Motifs are significant patterns in DNA, RNA, and protein sequences, which play an important role in biological processes and functions, like identification of open reading frames, RNA transcription, protein binding, etc. Several versions of the motif search problem have been studied in the literature. One such version is called the Planted Motif Search (PMS)or (l, d)-motif Search. PMS is known to be NP complete. The time complexities of most of the planted motif search algorithms depend exponentially on the alphabet size. Recently a new version of the motif search problem has been introduced by Kuksa and Pavlovic. We call this version as the Motif Stems Search (MSS) problem. A motif stem is an l-mer (for some relevant value of l)with some wildcard characters and hence corresponds to a set of l-mers (without wildcards), some of which are (l, d)-motifs. Kuksa and Pavlovic have presented an efficient algorithm to find motif stems for inputs from large alphabets. Ideally, the number of stems output should be as small as possible since the stems form a superset of the motifs.
In this paper we propose an efficient algorithm for MSS and evaluate it on both synthetic and real data. This evaluation reveals that our algorithm is much faster than Kuksa and Pavlovic's algorithm.
Our MSS algorithm outperforms the algorithm of Kuksa and Pavlovic in terms of the run time as well as the number of stems output. Specifically, the stems output by our algorithm form a proper (and much smaller)subset of the stems output by Kuksa and Pavlovic's algorithm.
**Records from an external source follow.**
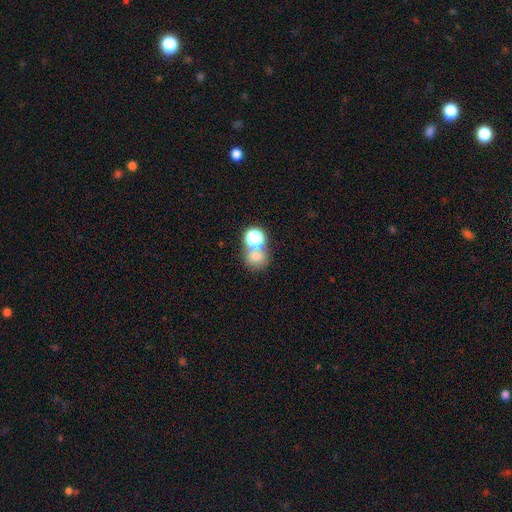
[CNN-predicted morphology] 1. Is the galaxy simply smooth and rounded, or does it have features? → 69% smooth, 20% star or artifact, 10% featured or disk.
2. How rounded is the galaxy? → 76% round, 23% in between, 1% cigar-shaped.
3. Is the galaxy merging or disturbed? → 49% none, 37% merger, 9% minor disturbance, 5% major disturbance.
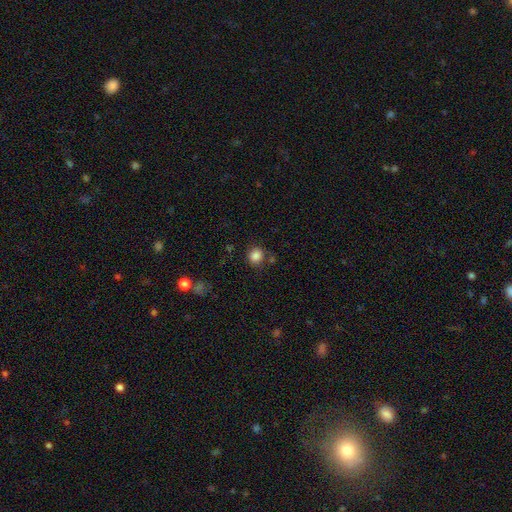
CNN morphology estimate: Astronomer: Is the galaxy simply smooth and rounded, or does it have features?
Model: smooth — 85%.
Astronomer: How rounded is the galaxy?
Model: round — 86%.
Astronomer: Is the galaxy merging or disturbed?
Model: none — 79%.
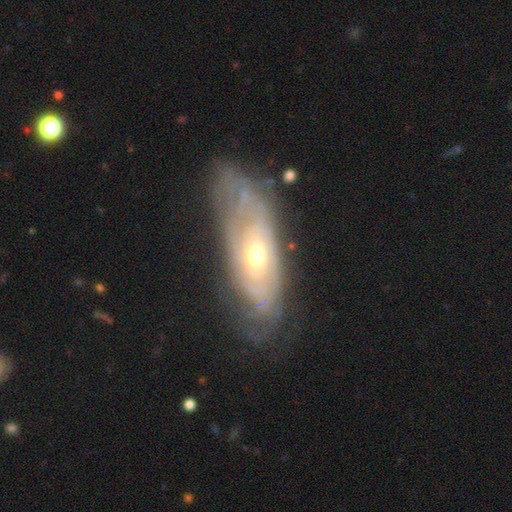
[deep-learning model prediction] featured or disk 78%, smooth 16%, star or artifact 6%. Down the decision tree: edge-on disk — no (83%); bar — no (72%); spiral arms — yes (74%); bulge size — moderate (66%); merging — none (65%).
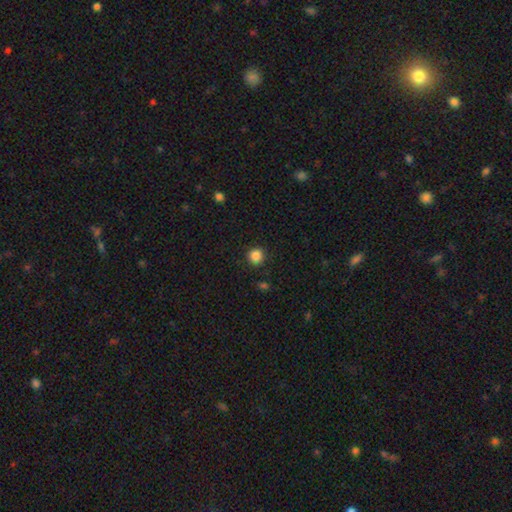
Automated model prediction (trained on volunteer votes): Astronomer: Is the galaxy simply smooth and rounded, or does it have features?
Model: smooth — 86%.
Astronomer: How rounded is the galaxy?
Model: round — 92%.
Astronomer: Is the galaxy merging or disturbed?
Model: none — 91%.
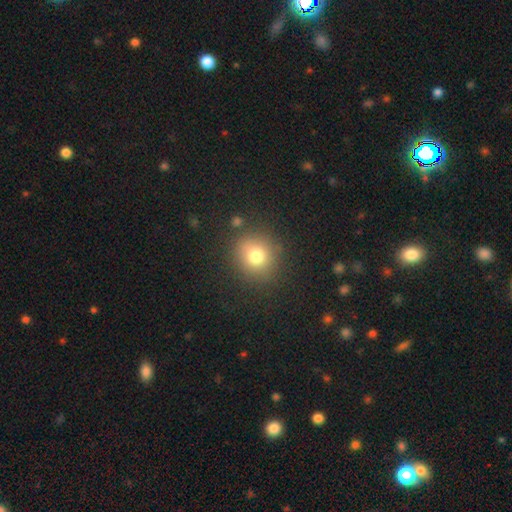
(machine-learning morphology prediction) smooth-or-featured: smooth: 76% | star or artifact: 14% | featured or disk: 9%
  how-rounded: round: 88% | in between: 11% | cigar-shaped: 1%
  merging: none: 85% | minor disturbance: 9% | major disturbance: 4% | merger: 3%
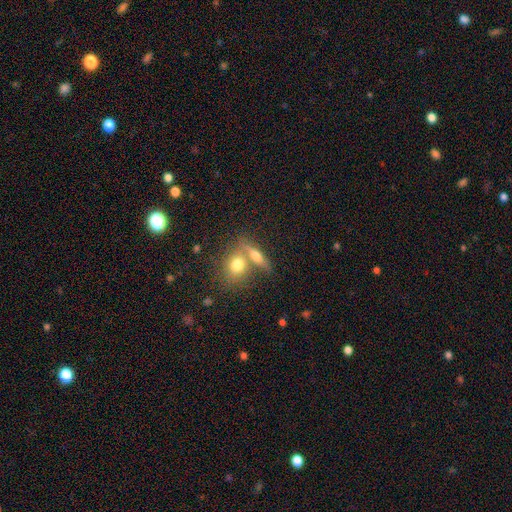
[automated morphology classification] The model was most divided on "merging": none: 45%, merger: 43%, minor disturbance: 9%, major disturbance: 4%. Remaining: smooth or featured — smooth (61%); how rounded — in between (49%).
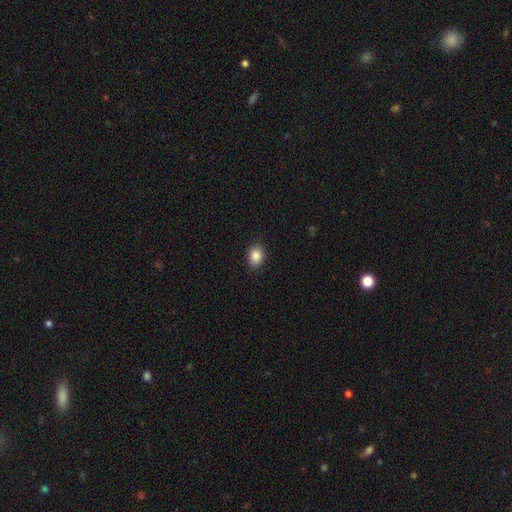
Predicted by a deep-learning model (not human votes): smooth_or_featured: smooth (p=0.87) [alt: star or artifact p=0.08]
how_rounded: in between (p=0.67) [alt: round p=0.32]
merging: none (p=0.88) [alt: minor disturbance p=0.09]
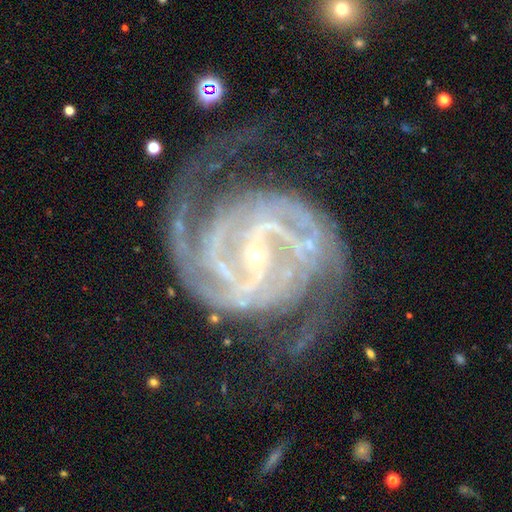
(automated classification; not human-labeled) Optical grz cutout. It shows a featured or disk galaxy (93%) with a strong bar (54%), 2 (68%) medium (50%) spiral arms (99%) and a small central bulge (89%). Merging: none (59%).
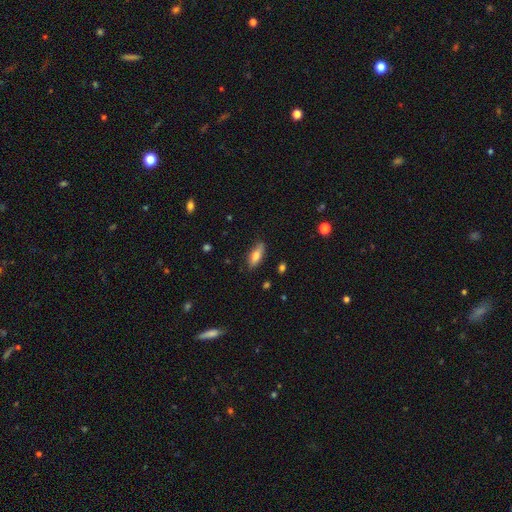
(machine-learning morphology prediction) Q: Smooth or featured?
A: smooth (73%); runner-up: featured or disk (21%)
Q: How rounded?
A: in between (70%); runner-up: cigar-shaped (28%)
Q: Merging?
A: none (81%); runner-up: minor disturbance (15%)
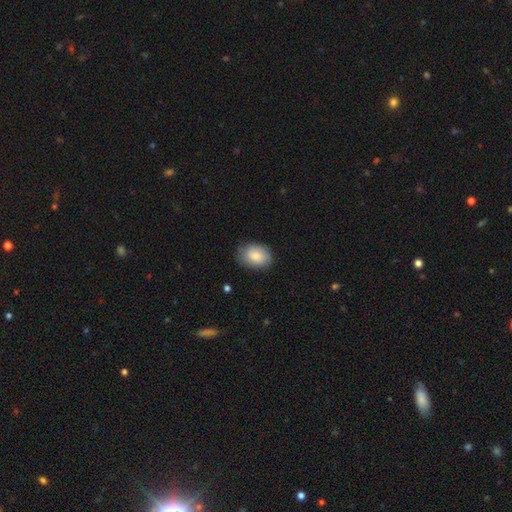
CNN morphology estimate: type=smooth (85%); roundness=in between (74%); merging=none (77%).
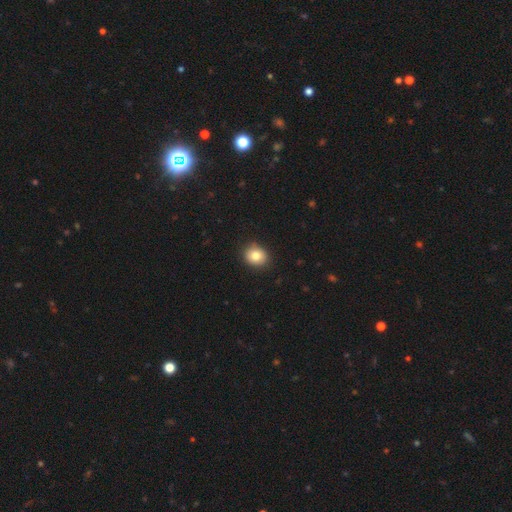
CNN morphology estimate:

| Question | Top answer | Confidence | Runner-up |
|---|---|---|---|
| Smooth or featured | smooth | 81% | star or artifact (9%) |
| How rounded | round | 65% | in between (34%) |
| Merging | none | 88% | minor disturbance (9%) |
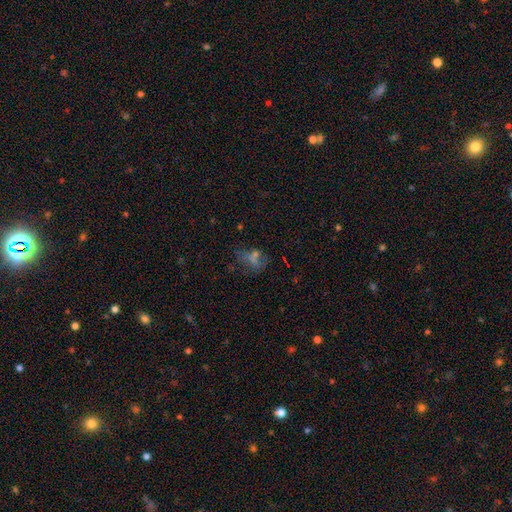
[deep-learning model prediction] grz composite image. It shows a smooth galaxy with no disk features (37%). Merging: none (48%).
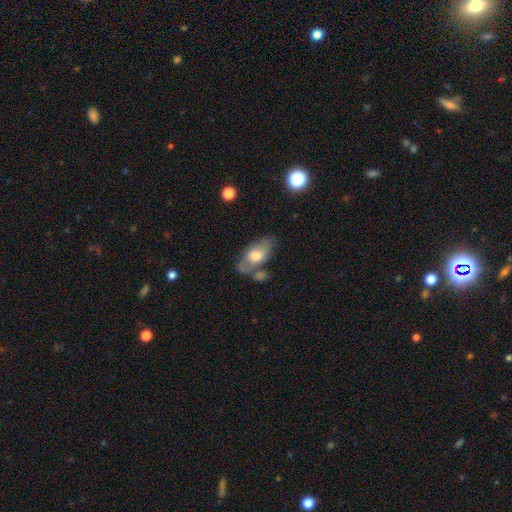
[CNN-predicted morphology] smooth-or-featured: smooth: 58% | featured or disk: 35% | star or artifact: 7%
  how-rounded: in between: 91% | round: 5% | cigar-shaped: 4%
  merging: none: 49% | minor disturbance: 22% | merger: 18% | major disturbance: 11%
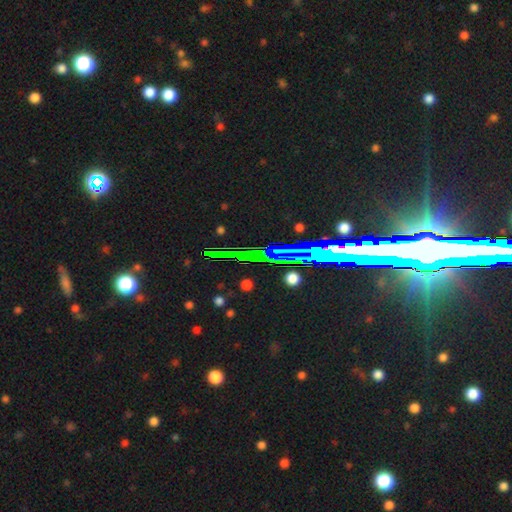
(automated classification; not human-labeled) smooth-or-featured: star or artifact: 76% | featured or disk: 15% | smooth: 9%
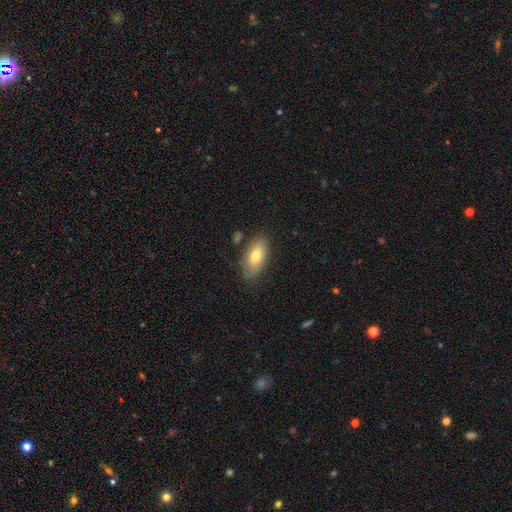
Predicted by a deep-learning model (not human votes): A smooth galaxy with no disk features (74%) that is in between round and cigar-shaped (89%). Merging: none (77%).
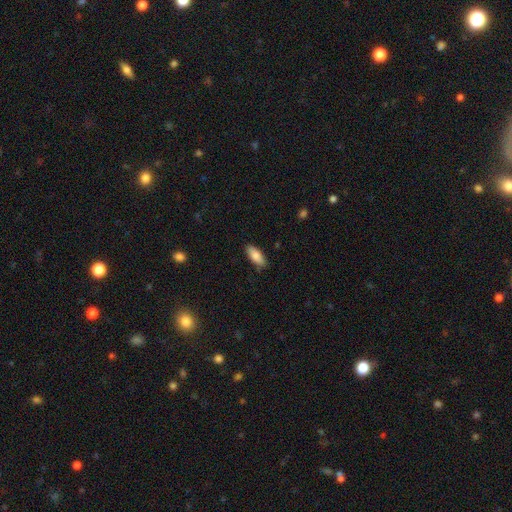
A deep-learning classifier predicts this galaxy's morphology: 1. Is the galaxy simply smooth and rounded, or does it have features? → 83% smooth, 11% featured or disk, 6% star or artifact.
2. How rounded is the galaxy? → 81% in between, 17% cigar-shaped, 2% round.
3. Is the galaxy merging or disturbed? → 85% none, 12% minor disturbance, 2% major disturbance, 1% merger.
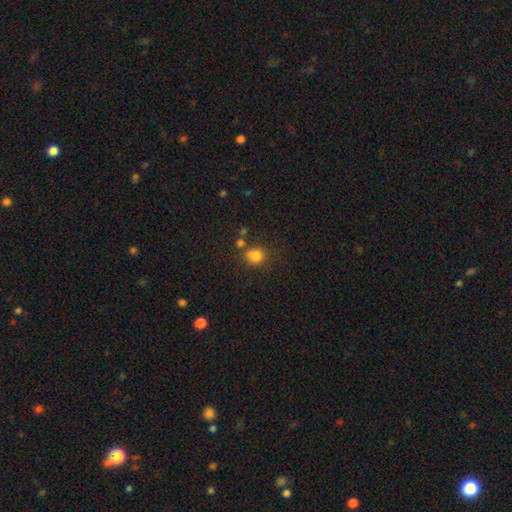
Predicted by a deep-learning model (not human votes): smooth 80%, star or artifact 13%, featured or disk 7%. Down the decision tree: how rounded — round (81%); merging — none (64%).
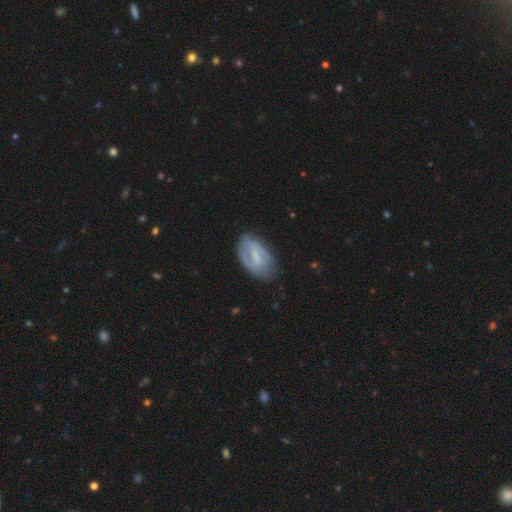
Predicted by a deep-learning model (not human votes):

基序是 DNA、RNA 和蛋白质序列中的重要模式,在生物过程和功能中发挥着重要作用,例如识别开放阅读框、RNA 转录、蛋白质结合等。文献中已经研究了几种基序搜索问题的版本。其中一个版本称为“已种植基序搜索(PMS)”或(l,d)-基序搜索。PMS 是 NP 完全问题。大多数已种植基序搜索算法的时间复杂度都与字母表的大小呈指数级相关。最近,Kuksa 和 Pavlovic 引入了一个新的基序搜索问题版本。我们称之为“基序茎搜索(MSS)”问题。基序茎是一个 l-mer(对于某些相关的 l 值),带有一些通配符字符,因此对应于一组 l-mers(没有通配符),其中一些是(l,d)-基序。Kuksa 和 Pavlovic 提出了一种有效的算法来为来自大字母表的输入找到基序茎。理想情况下,输出的茎数应尽可能少,因为茎形成基序的超集。
在本文中,我们提出了一种有效的 MSS 算法,并在合成数据和真实数据上对其进行了评估。该评估表明,我们的算法比 Kuksa 和 Pavlovic 的算法快得多。
我们的 MSS 算法在运行时间和输出茎数方面都优于 Kuksa 和 Pavlovic 的算法。具体来说,我们的算法输出的茎形成了 Kuksa 和 Pavlovic 算法输出的茎的适当(且小得多)子集。